[TEXT FOR ANALYSIS Boundary: Start]

World Library  
Flag as Inappropriate
Email this Article


Article Id: WHEBN0020936349
Reproduction Date:

Title: Sigurd  
Author: World Heritage Encyclopedia
Language: English
Subject: The Legend of Sigurd and Gudrún, Language of the birds, Sleipnir, Norns, Norse cosmology
Publisher: World Heritage Encyclopedia


Siegfried blows his horn (1911) by Arthur Rackham, from Siegfried and the Twilight of the Gods by Richard Wagner
"Sigurd proofs the sword Gram" (1901) by Johannes Gehrts.
Siegfried's Departure from Kriemhild, by Julius Schnorr von Carolsfeld, ca. 1843

Sigurd (Old Norse: Sigurðr) is a legendary hero of Norse mythology, as well as the central character in the Völsunga saga. The earliest extant representations for his legend come in pictorial form from seven runestones in Sweden[1] and most notably the Ramsund carving (c. 1000) and the Gök Runestone (11th century).

As Siegfried, he is one of the heroes in the German Nibelungenlied, and Richard Wagner's operas Siegfried and Götterdämmerung.

As Sivard Snarensven(d) he was the hero of several medieval Scandinavian ballads.

The name Sigurðr is not the same name as the German Siegfried. The Old Norse form would have been Sigruþr, a form which appears in the Ramsund carving that depicts the legend.[2] Sivard is another variant name of Sigurðr; these name forms all share the first element Sig-, which means victory.

Völsunga saga

In the Völsunga saga, Sigurd was supposedly the posthumous son of Sigmund and his second wife, Hiordis. Sigmund dies in battle when he attacks Odin (who is in disguise), and Odin shatters Sigmund's sword. Dying, Sigmund tells Hiordis of her pregnancy and bequeaths the fragments of his sword to his unborn son.

[TEXT FOR ANALYSIS Boundary: End]
[GIVEN DATA Boundary: Start]

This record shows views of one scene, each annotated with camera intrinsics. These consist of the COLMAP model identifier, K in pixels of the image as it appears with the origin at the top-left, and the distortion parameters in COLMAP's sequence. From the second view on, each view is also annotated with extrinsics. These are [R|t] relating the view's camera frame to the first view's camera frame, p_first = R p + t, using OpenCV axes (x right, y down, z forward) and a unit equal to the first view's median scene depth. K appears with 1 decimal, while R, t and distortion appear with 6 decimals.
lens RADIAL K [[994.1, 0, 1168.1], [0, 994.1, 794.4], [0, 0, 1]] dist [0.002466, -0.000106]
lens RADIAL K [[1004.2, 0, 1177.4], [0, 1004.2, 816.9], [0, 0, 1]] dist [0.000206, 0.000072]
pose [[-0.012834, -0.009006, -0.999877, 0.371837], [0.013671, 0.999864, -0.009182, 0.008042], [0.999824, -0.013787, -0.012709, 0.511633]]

[GIVEN DATA Boundary: End]

» **ABOUT THIS TASK**
Answer these questions from the Sigurd article:
1. Under what name was Sigurd the hero of several medieval Scandinavian ballads?
2. What does the name element Sig- mean?
3. In the Völsunga saga, who shatters Sigmund's sword?

» **ANSWER AREA**
1. Sivard Snarensven(d)
2. Victory
3. Odin